An impairment loss would be recognised whenever the carrying amount of an intangible asset, goodwill or its cash generating unit exceeds its recoverable amount. Impairment losses are recognised in the Consolidated Statement of Comprehensive Income.
Calculation of Recoverable Amount The recoverable amount is the greater of the asset’s fair value less costs to sell and its value in use. In assessing an assets’ value in use, the estimated future cash flows are discounted to their present value using a pre-tax discount rate that reflects current market assessments of the time value of money and the risks specific to the asset.
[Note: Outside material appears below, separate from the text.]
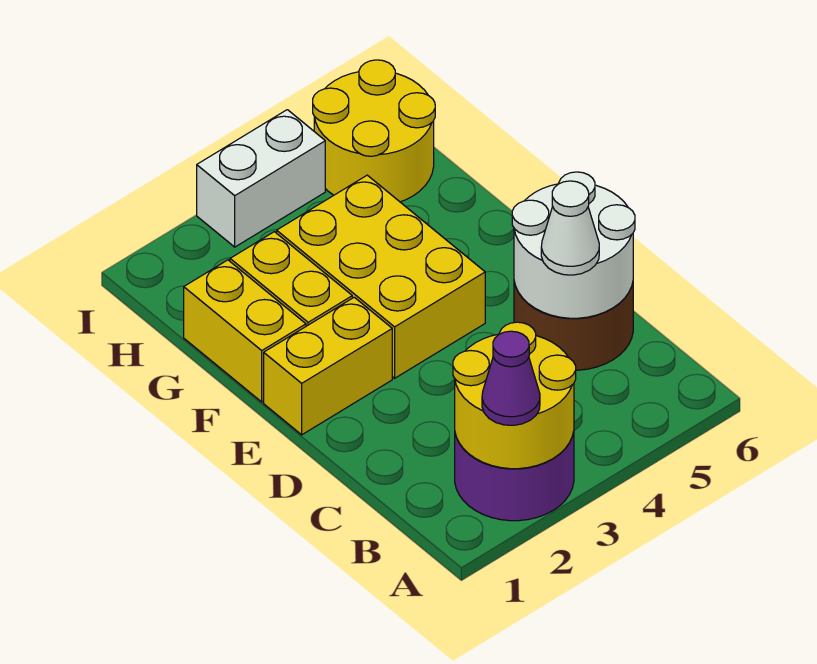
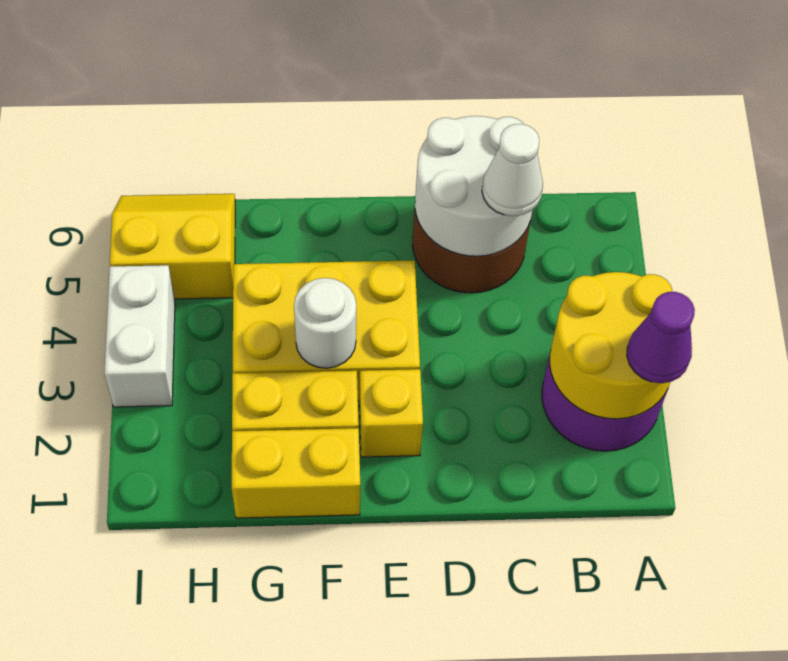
yellow 1x2 brick [264,297,392,435] -> yellow 1x1 brick [359,369,423,457]
none -> white 1x1 round brick [294,278,356,368]
yellow 2x2 round brick [313,60,435,202] -> yellow 2x2 slope [110,194,235,299]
Inventories Inventories are measured at the lower of cost and net realisable value. Cost is determined on the first-in first-out basis, and includes all direct costs incurred and attributable production overheads. Net realisable value is based upon estimated selling price, allowing for all further costs of completion and disposal. Specific provisions are made against old and obsolete stock taking the value to zero or an estimated reduced value based on the most likely route for disposal of each particular item of stock.
Employee Benefits
Defined Benefit Plans Memory Lane Cakes Ltd operates a defined benefit pension scheme and the pension costs are charged to the Consolidated Statement of Comprehensive Income in accordance with IAS 19 (revised), with current and past service cost being recognised as an administrative expense, interest on assets and liabilities is shown as finance income or a finance cost in the Consolidated Statement of Comprehensive Income. The remeasurements are recognised in full in Other Comprehensive Income.
Defined Contribution Plans The costs of contributing to defined contribution and personal pension schemes are charged to the Consolidated Statement of Comprehensive Income as an administrative expense in the period to which they relate.